* **WRITTEN TASK**
Return all lines from the listing below in which "Дело" appears.

■ ■ ■

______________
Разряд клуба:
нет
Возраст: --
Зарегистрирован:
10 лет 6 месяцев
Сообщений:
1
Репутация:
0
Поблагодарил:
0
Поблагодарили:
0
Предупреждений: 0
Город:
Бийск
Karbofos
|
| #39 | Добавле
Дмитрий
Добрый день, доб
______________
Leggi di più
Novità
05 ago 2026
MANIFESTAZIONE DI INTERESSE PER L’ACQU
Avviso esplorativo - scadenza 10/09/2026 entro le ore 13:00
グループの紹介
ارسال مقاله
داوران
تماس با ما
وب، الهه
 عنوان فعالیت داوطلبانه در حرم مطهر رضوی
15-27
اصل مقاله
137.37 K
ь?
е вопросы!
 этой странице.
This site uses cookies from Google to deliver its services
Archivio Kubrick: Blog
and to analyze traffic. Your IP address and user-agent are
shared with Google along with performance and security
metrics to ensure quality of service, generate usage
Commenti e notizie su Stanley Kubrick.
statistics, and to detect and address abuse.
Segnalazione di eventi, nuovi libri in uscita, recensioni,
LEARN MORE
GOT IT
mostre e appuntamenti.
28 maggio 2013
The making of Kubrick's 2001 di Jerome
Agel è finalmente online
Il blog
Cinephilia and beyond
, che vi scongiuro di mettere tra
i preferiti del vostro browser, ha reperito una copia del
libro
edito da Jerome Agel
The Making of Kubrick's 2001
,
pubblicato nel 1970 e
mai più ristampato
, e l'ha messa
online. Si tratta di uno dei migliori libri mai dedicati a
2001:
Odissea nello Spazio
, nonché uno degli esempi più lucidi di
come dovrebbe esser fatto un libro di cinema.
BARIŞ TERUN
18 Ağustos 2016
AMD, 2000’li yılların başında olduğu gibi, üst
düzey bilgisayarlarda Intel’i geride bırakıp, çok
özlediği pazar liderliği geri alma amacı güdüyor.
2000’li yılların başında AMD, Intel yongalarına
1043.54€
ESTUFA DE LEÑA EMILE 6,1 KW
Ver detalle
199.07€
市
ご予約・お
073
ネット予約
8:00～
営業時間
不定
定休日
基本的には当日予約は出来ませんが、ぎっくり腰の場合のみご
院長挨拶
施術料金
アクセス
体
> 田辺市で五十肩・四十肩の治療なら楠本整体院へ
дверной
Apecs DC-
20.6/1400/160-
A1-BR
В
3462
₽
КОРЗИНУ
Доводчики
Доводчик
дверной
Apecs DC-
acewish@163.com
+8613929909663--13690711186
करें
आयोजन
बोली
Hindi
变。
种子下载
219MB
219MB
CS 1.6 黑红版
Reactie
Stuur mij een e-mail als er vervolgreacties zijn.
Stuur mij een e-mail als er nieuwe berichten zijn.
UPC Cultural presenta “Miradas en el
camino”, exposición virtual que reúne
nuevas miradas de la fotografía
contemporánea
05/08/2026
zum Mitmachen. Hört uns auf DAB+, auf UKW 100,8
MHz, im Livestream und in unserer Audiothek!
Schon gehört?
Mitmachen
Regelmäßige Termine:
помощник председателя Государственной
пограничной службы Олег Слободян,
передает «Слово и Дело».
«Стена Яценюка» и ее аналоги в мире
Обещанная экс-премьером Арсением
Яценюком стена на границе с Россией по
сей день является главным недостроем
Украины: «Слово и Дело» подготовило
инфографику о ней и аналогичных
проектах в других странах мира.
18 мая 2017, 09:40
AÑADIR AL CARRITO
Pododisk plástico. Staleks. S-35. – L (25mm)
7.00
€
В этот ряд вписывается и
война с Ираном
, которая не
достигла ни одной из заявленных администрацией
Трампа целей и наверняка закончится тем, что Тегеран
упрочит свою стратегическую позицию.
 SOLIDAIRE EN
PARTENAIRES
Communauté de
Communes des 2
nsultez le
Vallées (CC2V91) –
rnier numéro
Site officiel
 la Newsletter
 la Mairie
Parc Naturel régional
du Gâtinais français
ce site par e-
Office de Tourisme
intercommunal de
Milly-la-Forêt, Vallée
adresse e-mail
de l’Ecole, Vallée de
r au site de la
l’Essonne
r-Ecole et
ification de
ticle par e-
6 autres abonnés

■ ■ ■

* **WORKED SOLUTION**
передает «Слово и Дело».
Украины: «Слово и Дело» подготовило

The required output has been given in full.